Requirement →
Please rewrite the lines of the listing below, from the line containing "Reading left to" up to and including the line containing "F2-20B班: median 68, box", as a JSON list of strings with one string per line and blank lines omitted.

Excerpted records →
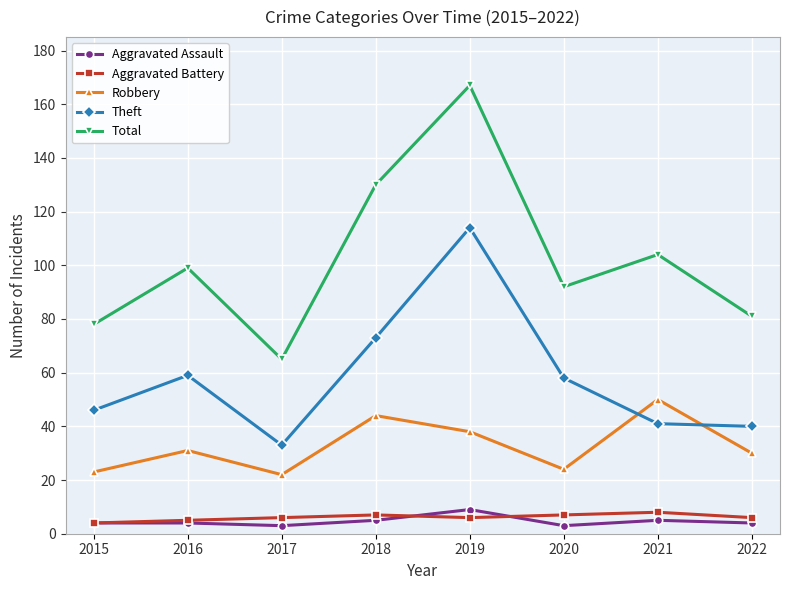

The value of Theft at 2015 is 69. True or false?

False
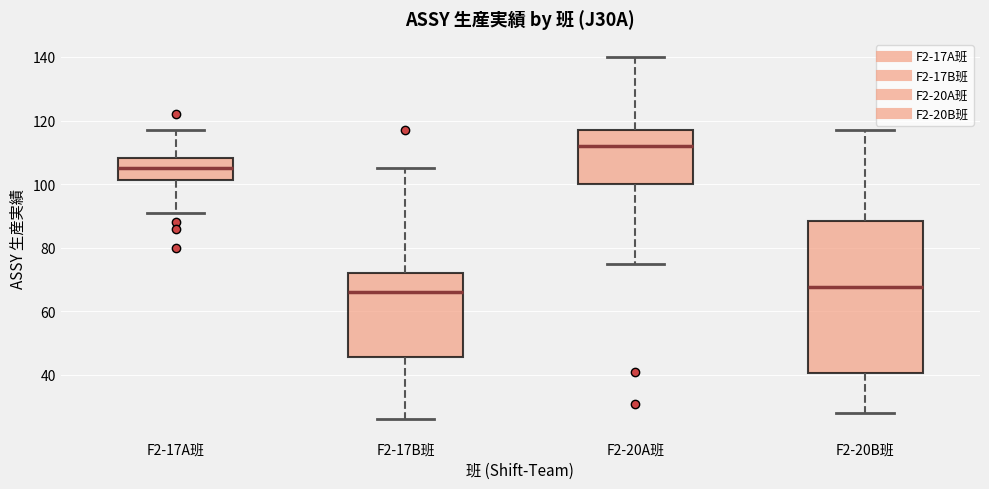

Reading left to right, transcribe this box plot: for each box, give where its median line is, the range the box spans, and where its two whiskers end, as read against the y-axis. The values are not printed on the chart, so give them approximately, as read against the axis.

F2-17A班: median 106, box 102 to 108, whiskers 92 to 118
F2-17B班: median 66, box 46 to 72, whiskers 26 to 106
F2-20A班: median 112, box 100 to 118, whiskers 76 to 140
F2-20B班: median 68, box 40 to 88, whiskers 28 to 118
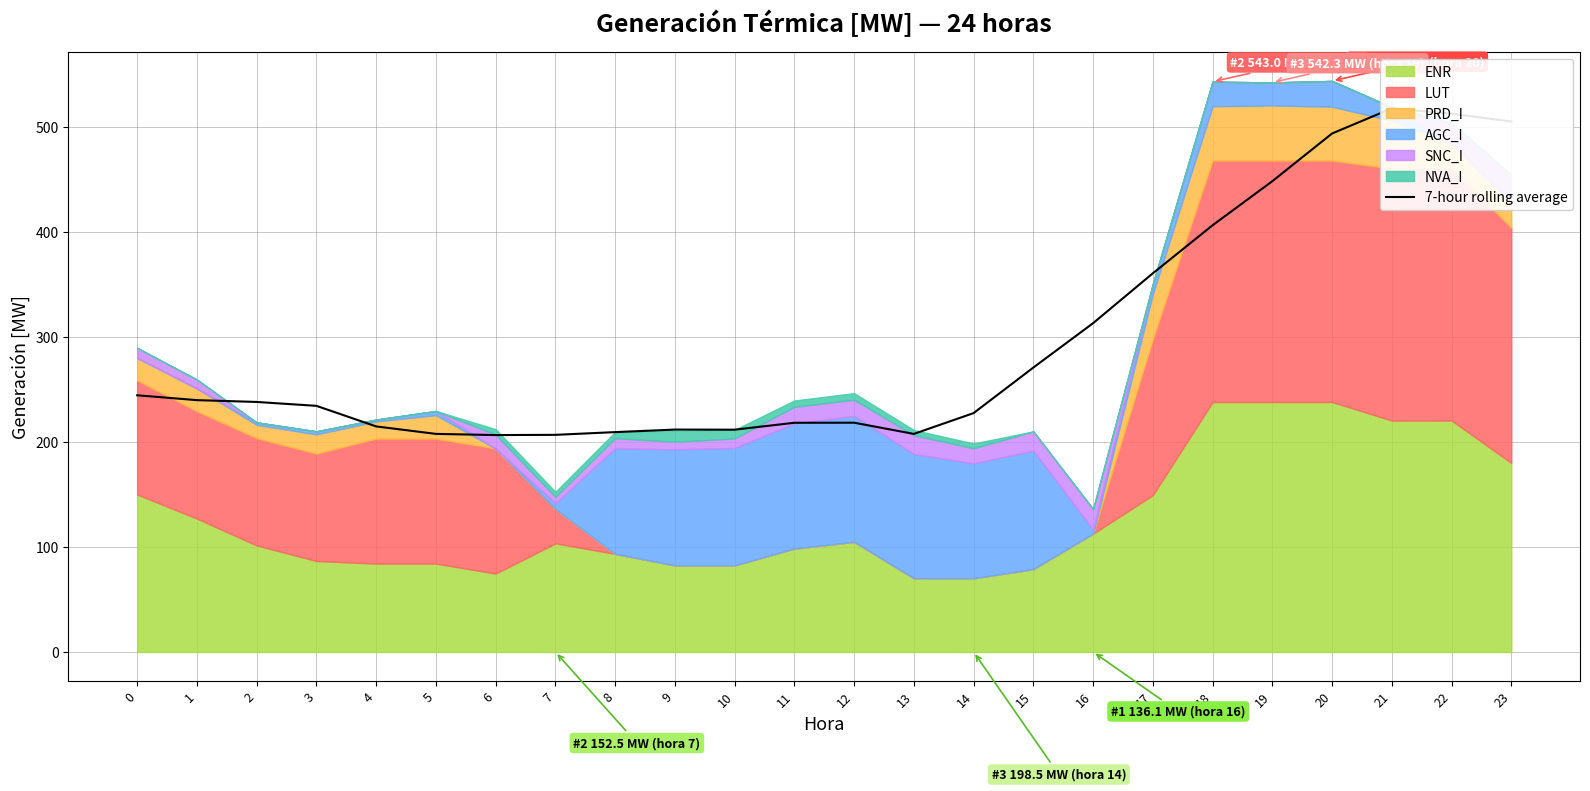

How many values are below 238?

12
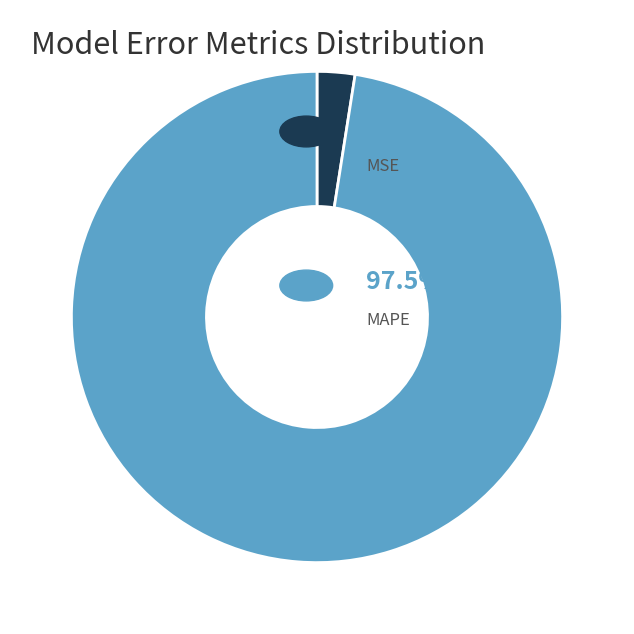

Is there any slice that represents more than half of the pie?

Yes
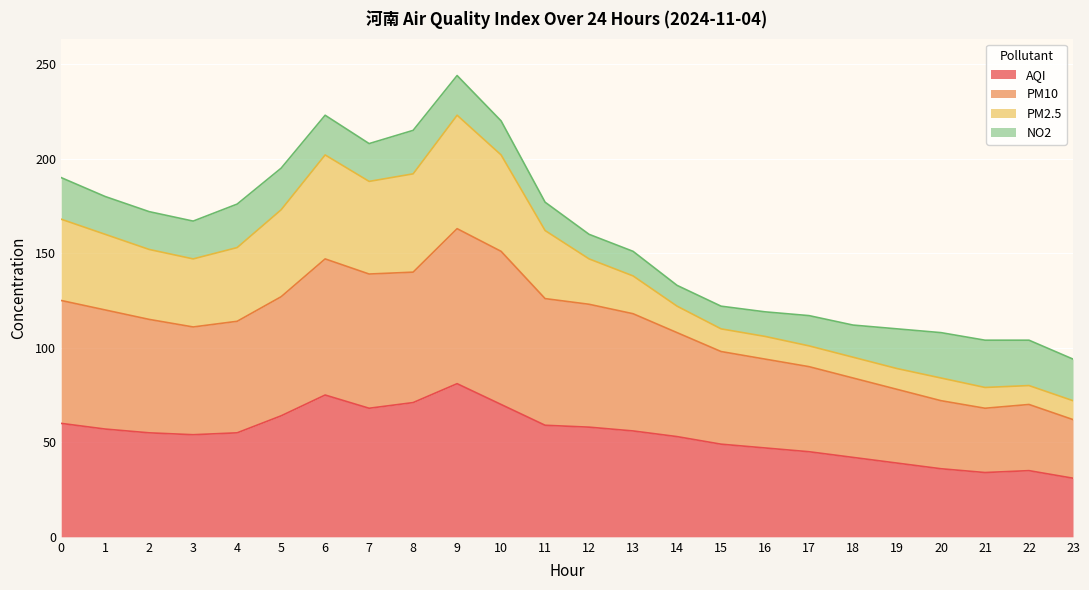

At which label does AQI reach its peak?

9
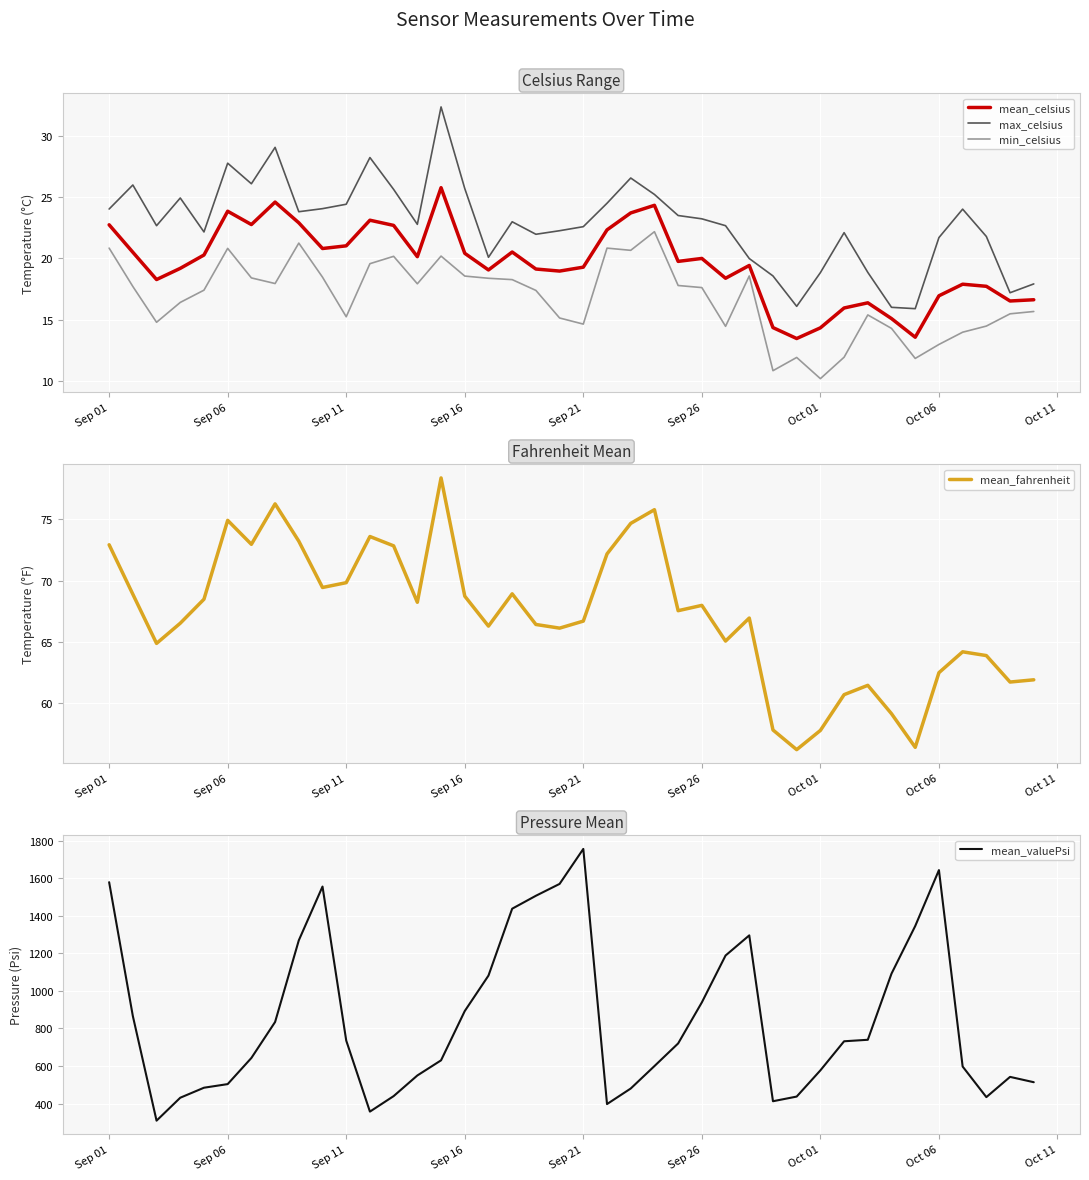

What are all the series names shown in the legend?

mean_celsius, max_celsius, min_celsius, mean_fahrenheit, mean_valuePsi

...

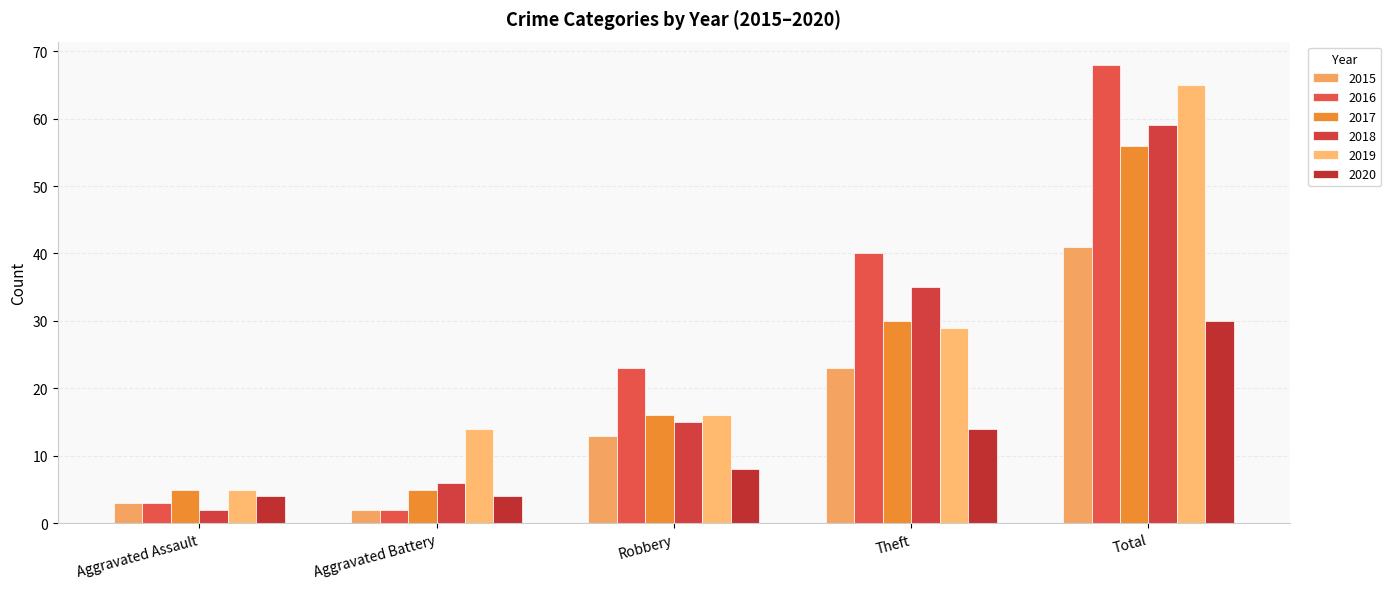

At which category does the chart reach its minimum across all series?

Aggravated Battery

--

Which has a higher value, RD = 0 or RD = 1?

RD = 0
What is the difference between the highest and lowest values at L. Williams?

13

Solved problem →
[
  "Reading left to right, transcribe this box plot: for each box, give where its median line is, the range the box spans, and where its two whiskers end, as read against the y-axis. The values are not printed on the chart, so give them approximately, as read against the axis.",
  "F2-17A班: median 106, box 102 to 108, whiskers 92 to 118",
  "F2-17B班: median 66, box 46 to 72, whiskers 26 to 106",
  "F2-20A班: median 112, box 100 to 118, whiskers 76 to 140",
  "F2-20B班: median 68, box 40 to 88, whiskers 28 to 118"
]